D’autres formations comme Sweet Sélect, Sweet Coupé, Coupé Plus, Logic Mamba et Logic Select ont également essayé de perpétuer le konpa manba, sans parvenir à s’imposer durablement. Même les efforts de Jean Gesner Henry Junior (Coupé Cloué Jr) pour assurer la relève paternelle ont été brutalement interrompus par son assassinat le 26 mai 2015 à Delmas 9.

« La stratégie de différenciation de l’Ensemble Select du roi Coupé Cloué a été si bien définie et si bien travaillée que 26 ans après sa mort, personne n’a réussi même pas à l’imiter », constate Goudou. « Il semble que seul Jean Gesner Henry en avait le secret.

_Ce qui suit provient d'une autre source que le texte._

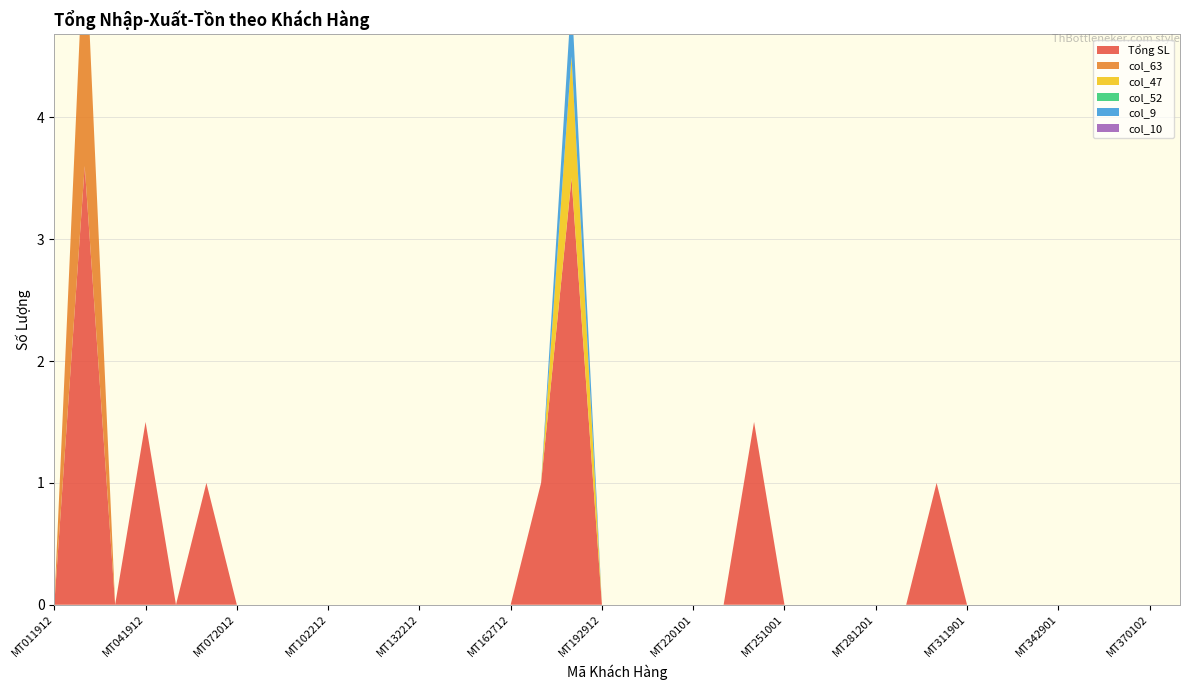

Reading left to right, extract all data points from this chart.

Tổng SL: 0.0	3.6	0.0	1.5	0.0	1.0	0.0	0.0	0.0	0.0	0.0	0.0	0.0	0.0	0.0	0.0	1.0	3.5	0.0	0.0	0.0	0.0	0.0	1.5	0.0	0.0	0.0	0.0	0.0	1.0	0.0	0.0	0.0	0.0	0.0	0.0	0.0	0.0
col_63: 0.0	2.0	0.0	0.0	0.0	0.0	0.0	0.0	0.0	0.0	0.0	0.0	0.0	0.0	0.0	0.0	0.0	0.0	0.0	0.0	0.0	0.0	0.0	0.0	0.0	0.0	0.0	0.0	0.0	0.0	0.0	0.0	0.0	0.0	0.0	0.0	0.0	0.0
col_47: 0.0	0.0	0.0	0.0	0.0	0.0	0.0	0.0	0.0	0.0	0.0	0.0	0.0	0.0	0.0	0.0	0.0	1.0	0.0	0.0	0.0	0.0	0.0	0.0	0.0	0.0	0.0	0.0	0.0	0.0	0.0	0.0	0.0	0.0	0.0	0.0	0.0	0.0
col_52: 0.0	0.0	0.0	0.0	0.0	0.0	0.0	0.0	0.0	0.0	0.0	0.0	0.0	0.0	0.0	0.0	0.0	0.0	0.0	0.0	0.0	0.0	0.0	0.0	0.0	0.0	0.0	0.0	0.0	0.0	0.0	0.0	0.0	0.0	0.0	0.0	0.0	0.0
col_9: 0.0	0.0	0.0	0.0	0.0	0.0	0.0	0.0	0.0	0.0	0.0	0.0	0.0	0.0	0.0	0.0	0.0	0.5	0.0	0.0	0.0	0.0	0.0	0.0	0.0	0.0	0.0	0.0	0.0	0.0	0.0	0.0	0.0	0.0	0.0	0.0	0.0	0.0
col_10: 0.0	0.0	0.0	0.0	0.0	0.0	0.0	0.0	0.0	0.0	0.0	0.0	0.0	0.0	0.0	0.0	0.0	0.0	0.0	0.0	0.0	0.0	0.0	0.0	0.0	0.0	0.0	0.0	0.0	0.0	0.0	0.0	0.0	0.0	0.0	0.0	0.0	0.0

Son œuvre est pure génie. Produit aussi d’un génie. »

Bien que souvent réduit à ses chansons sur les femmes, le répertoire musical de Coupé Cloué était en réalité beaucoup plus varié. Comme le souligne Vantz Brutus dans son interview : « Le répertoire musical de Coupé Cloué est très varié, bien qu’il soit incontestable d’affirmer que la thématique femme occupe une place prépondérante. Mais outre la femme, l’Ensemble Sélect Coupé Cloué a traité de spiritualité (« Ogou Feray », « L’Évangile », « Imploration », « Papa Loco », « Gangan ti manga »). Il aborde des sujets sociaux dans « SHADA » ou « Café », prêchant l’harmonie sociale dans « Antann pou n antann nou », « kolabore » ; mais aussi traduit le quotidien difficile des gens d’origine modeste ou la misère en Haïti : « Lavi vye nèg », « Message », « Espoir », « Noël sans lune ». »

Ce chercheur note également que « le répertoire comporte aussi des titres traduisant la joie de vivre en Haïti (« Deux jours à vivre », « Miyan-Miyan », « Somos feliz »). Le groupe rend hommage à l’amitié (« Bon zanmi »), revendique l’identité culturelle (« Sa ki pou ou », « Couci Couça »), s’en prend aux hommes radins dans « Gason kolon » et enfin plusieurs titres sont consacrés à l’autoglorification (« Vie Dimension », « 34e anniversaire », « Souvenir d’enfance », « Roi Coupé »).»

Selon Brutus, « Gesner Henri est à plusieurs niveaux génial ; que ce soit en tant que parolier, compositeur ou interprète, mais aussi en tant que narrateur ou conteur. Car l’originalité de l’Ensemble Sélect tient avant tout à son rythme original à mi-chemin entre la musique des troubadours traditionnels haïtiens et la musique dansante haïtienne, le compas direct. » Il souligne également « l’apport de Gesner Henri en tant qu’improvisateur qui dit des sermons à l’eau de rose : croustillants et farcis de détails suggestifs et hilarants sur fond musical. Magicien et célèbre jongleur, il fait naître des sonorités et des images évocatrices dans la manipulation des mots et l’utilisation d’onomatopées dont il a le secret. »

À l’occasion du centenaire de sa naissance, Jean Gesner Henry apparaît comme l’une des figures les plus authentiques et originales de la musique haïtienne. Son refus des modes passagères et sa fidélité à son style unique lui ont permis de traverser les époques et de marquer durablement notre patrimoine.